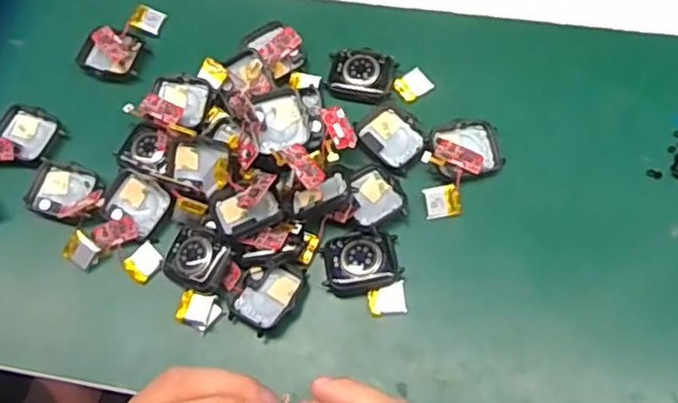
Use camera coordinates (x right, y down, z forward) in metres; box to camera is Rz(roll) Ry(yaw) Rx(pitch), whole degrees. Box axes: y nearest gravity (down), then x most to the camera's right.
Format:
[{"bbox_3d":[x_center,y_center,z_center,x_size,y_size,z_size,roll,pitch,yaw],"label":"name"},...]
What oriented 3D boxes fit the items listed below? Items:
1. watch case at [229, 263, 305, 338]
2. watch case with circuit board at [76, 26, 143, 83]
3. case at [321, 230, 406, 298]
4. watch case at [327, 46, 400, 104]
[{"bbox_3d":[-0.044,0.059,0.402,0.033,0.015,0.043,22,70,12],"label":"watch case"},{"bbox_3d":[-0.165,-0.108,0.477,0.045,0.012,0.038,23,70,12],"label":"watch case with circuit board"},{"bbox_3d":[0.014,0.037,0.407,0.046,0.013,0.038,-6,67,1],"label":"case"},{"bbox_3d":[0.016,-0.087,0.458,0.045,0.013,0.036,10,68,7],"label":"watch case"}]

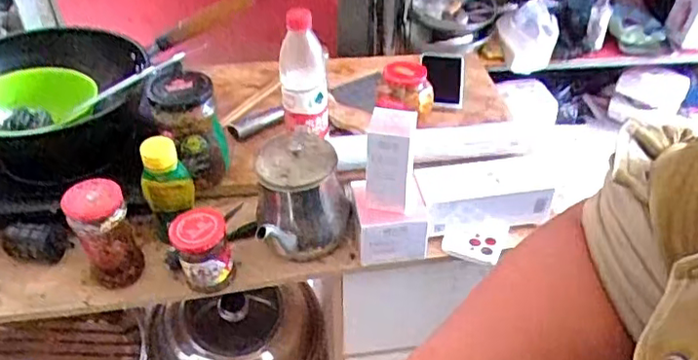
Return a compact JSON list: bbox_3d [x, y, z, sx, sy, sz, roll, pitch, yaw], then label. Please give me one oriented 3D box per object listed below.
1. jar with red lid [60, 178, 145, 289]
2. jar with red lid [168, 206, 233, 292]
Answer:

### Task statement
Repeat the whole of the material above exactly, but keep the pictures out.

### Output of the task
Use camera coordinates (x right, y down, z forward) in metres; box to camera is Rz(roll) Ry(yaw) Rx(pitch), whole degrees. Box axes: y nearest gravity (down), then x most to the camera's right.
Format:
[{"bbox_3d":[x_center,y_center,z_center,x_size,y_size,z_size,roll,pitch,yaw],"label":"name"},...]
What oriented 3D boxes fit the items listed below? Items:
1. watch case at [229, 263, 305, 338]
2. watch case with circuit board at [76, 26, 143, 83]
3. case at [321, 230, 406, 298]
4. watch case at [327, 46, 400, 104]
[{"bbox_3d":[-0.044,0.059,0.402,0.033,0.015,0.043,22,70,12],"label":"watch case"},{"bbox_3d":[-0.165,-0.108,0.477,0.045,0.012,0.038,23,70,12],"label":"watch case with circuit board"},{"bbox_3d":[0.014,0.037,0.407,0.046,0.013,0.038,-6,67,1],"label":"case"},{"bbox_3d":[0.016,-0.087,0.458,0.045,0.013,0.036,10,68,7],"label":"watch case"}]

Return a compact JSON list: bbox_3d [x, y, z, sx, sy, sz, roll, pitch, yaw], then label. Please give me one oriented 3D box per object listed below.
1. jar with red lid [60, 178, 145, 289]
2. jar with red lid [168, 206, 233, 292]
Answer:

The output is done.